So I've been planning a little sit-down time with Blogger and it just hasn't been happening. Not to worry, I'll dump on you all here soon. Er, I mean share.
But for today, I've got a question. Does the company that manufactures my pads and tampons think I'm such as imbicile that I don't even know where to bleed... and that is why they put a pattern on the pad to guide me? Seriously? Do they know that once it's in place I cannot see it let alone aim?!

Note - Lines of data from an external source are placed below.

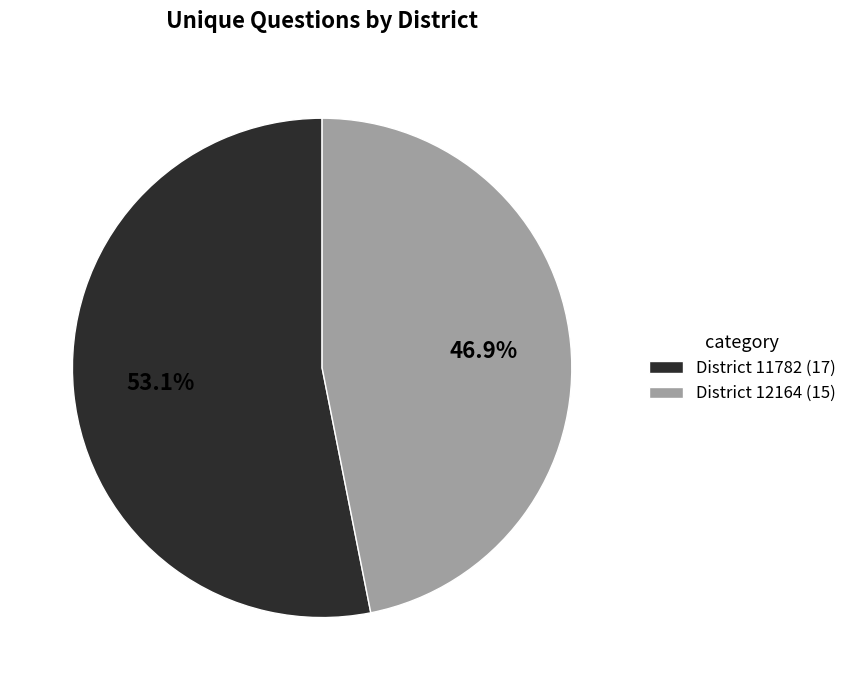

Rank the categories by value from highest to lowest.

District 11782 (17), District 12164 (15)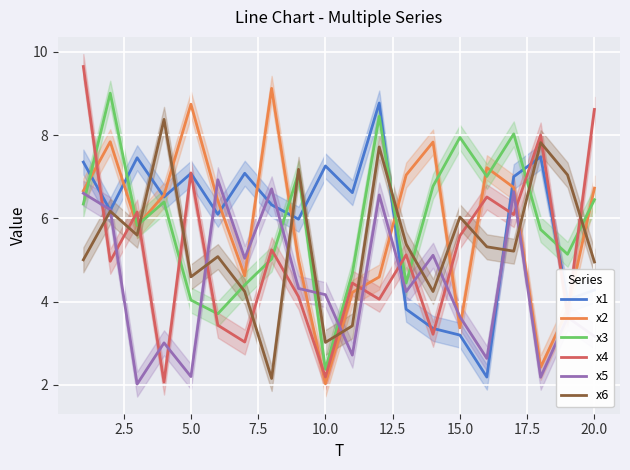

Rank the series by their maximum value, from lowest to highest.

x5, x6, x1, x3, x2, x4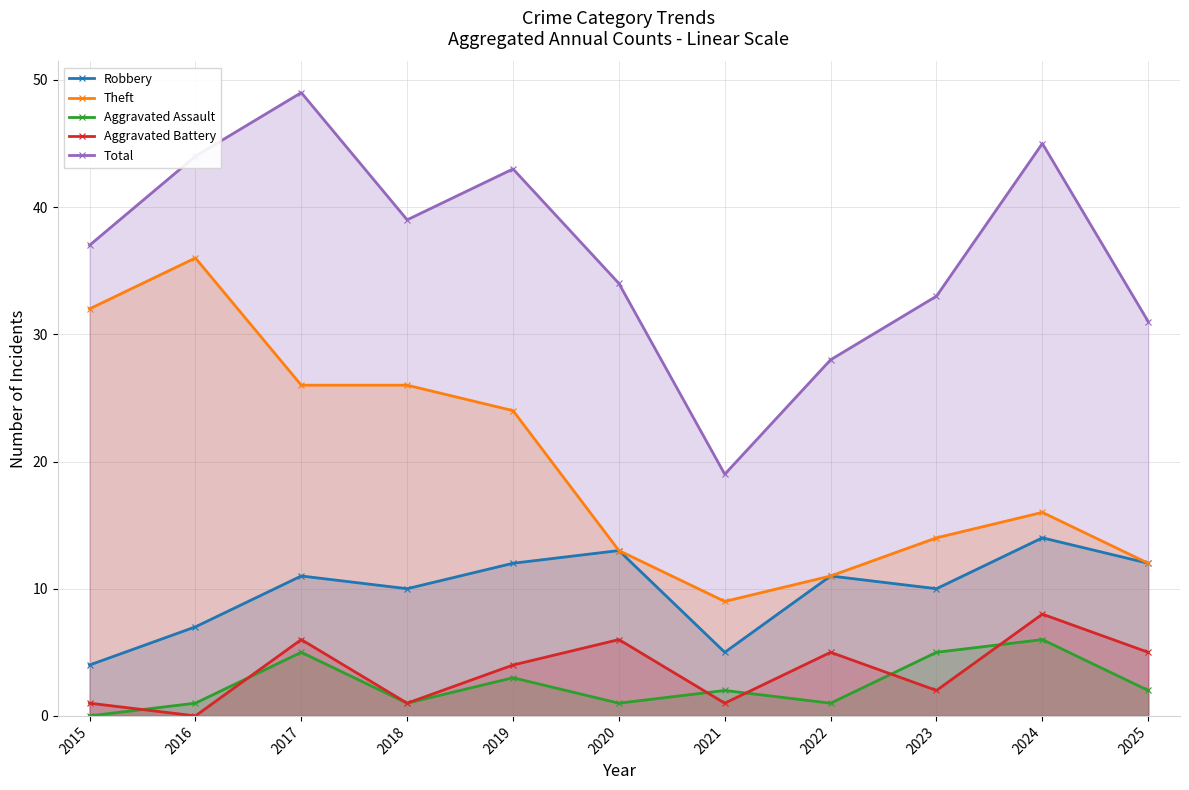

At which category is the sum across all series the highest?

2017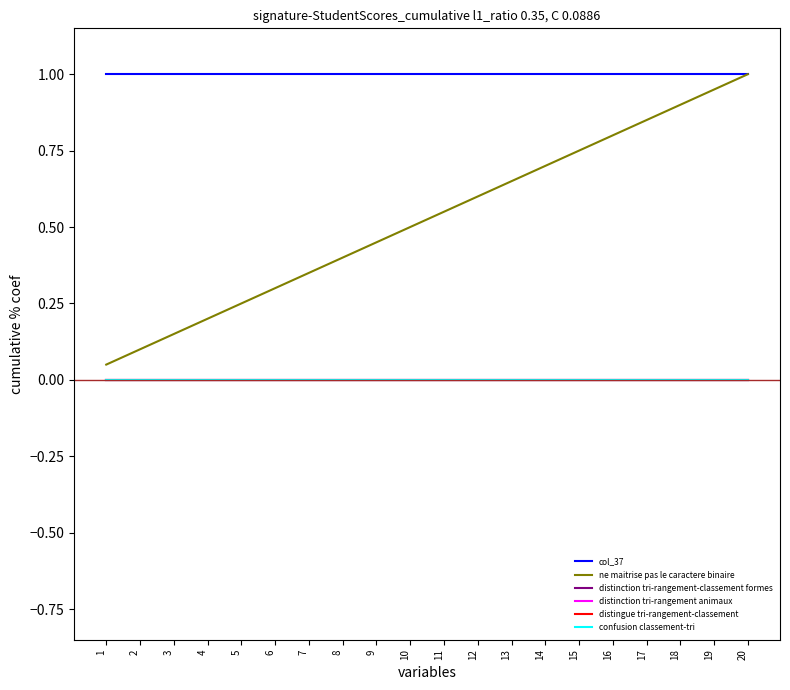

Rank the series at 16 from highest to lowest value.

col_37, ne maitrise pas le caractere binaire, distinction tri-rangement-classement formes, distinction tri-rangement animaux, distingue tri-rangement-classement, confusion classement-tri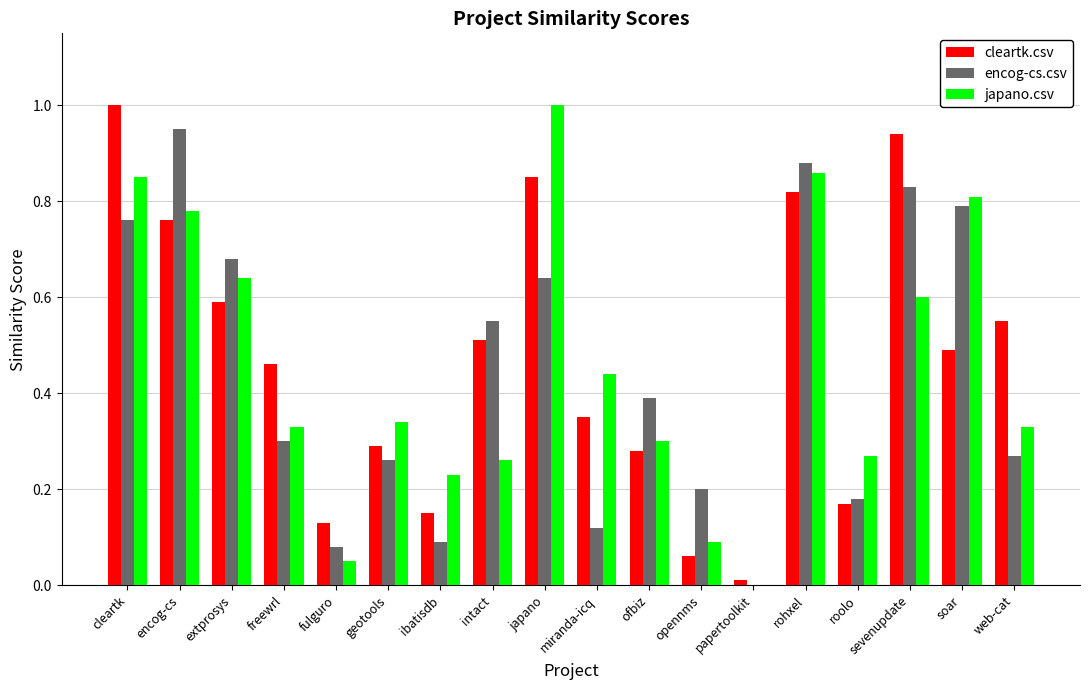

Count the number of data series in this chart.

3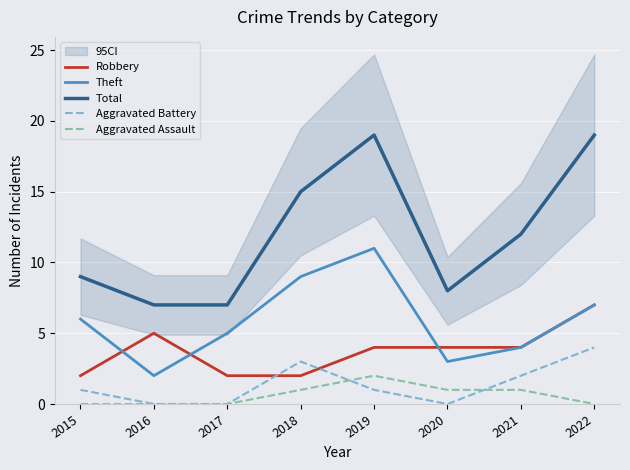

Reading left to right, extract all data points from this chart.

Robbery: 2	5	2	2	4	4	4	7
Theft: 6	2	5	9	11	3	4	7
Total: 9	7	7	15	19	8	12	19
Aggravated Battery: 1	0	0	3	1	0	2	4
Aggravated Assault: 0	0	0	1	2	1	1	0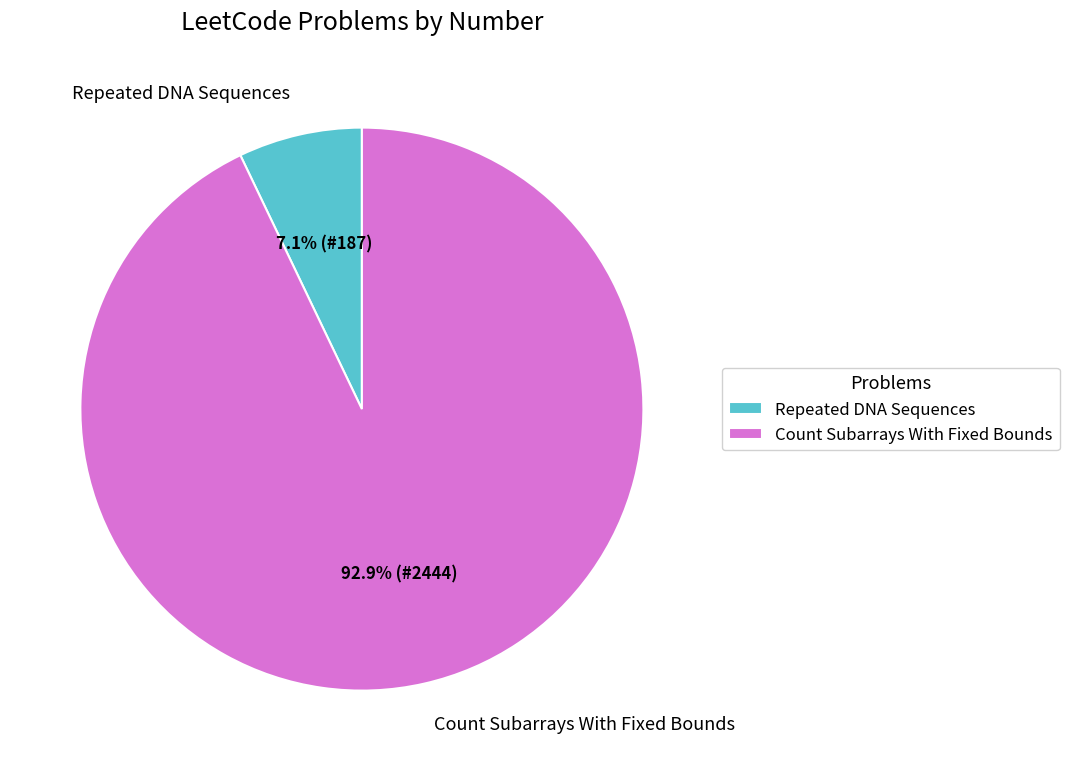

How many slices are in this pie chart?

2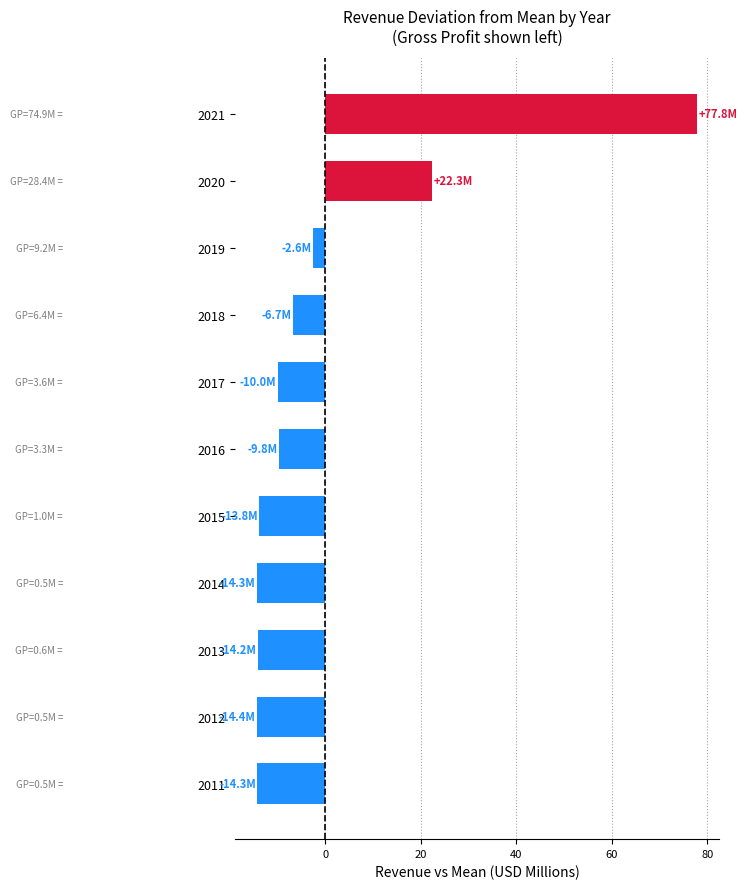

True or false: the data shows -2.1 at 2018.

False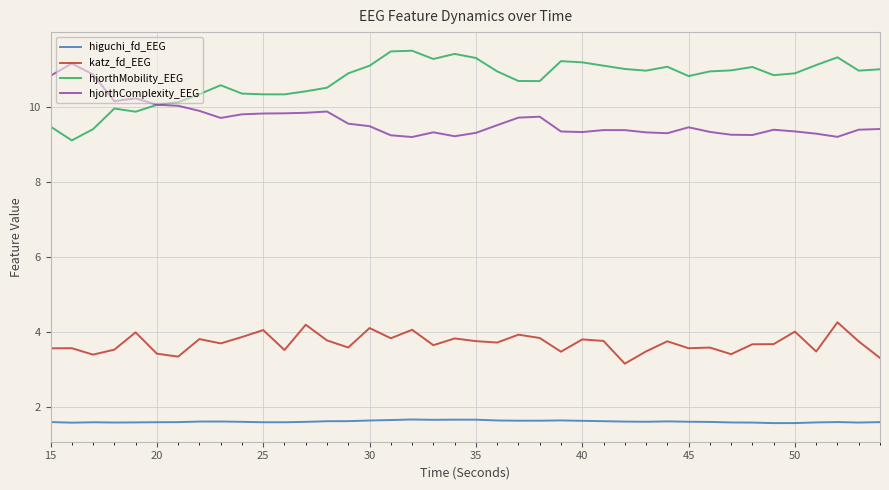

True or false: higuchi_fd_EEG and hjorthComplexity_EEG intersect in this chart.

False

Whatever. (And these are the things that take up space in my head.)
5 comments:
In the UK we pay what's known as 'value added tax' on our tampons and pads. Because, like for tax purposes they're classed as non essential items. Like biscuits.
Go figure.
And I ain't blogged in ages, I am most remiss nut then I retreat like a snail when under uber stress.
GD x
glad to have you back.
and your weird musings. lmao.
lol! P'raps they did that so people can't sue them for new designer jeans or something... you know, like the cautions on coffee cups, "Warning! Contents may be hot!"
No shit, Sherlock.
GingerDoll - Non essential?!?! I plan on scoping out Blogland tomorrow so I'm still going to swing by and see if I've missed anything. We've gotta do something about this stress of yours. Not good!
Kate - I can't help but sharing the nonsense in my head. ;)
Terri - You know, you're probably onto something there! Some days, it's hard to tell WHAT people were thinking!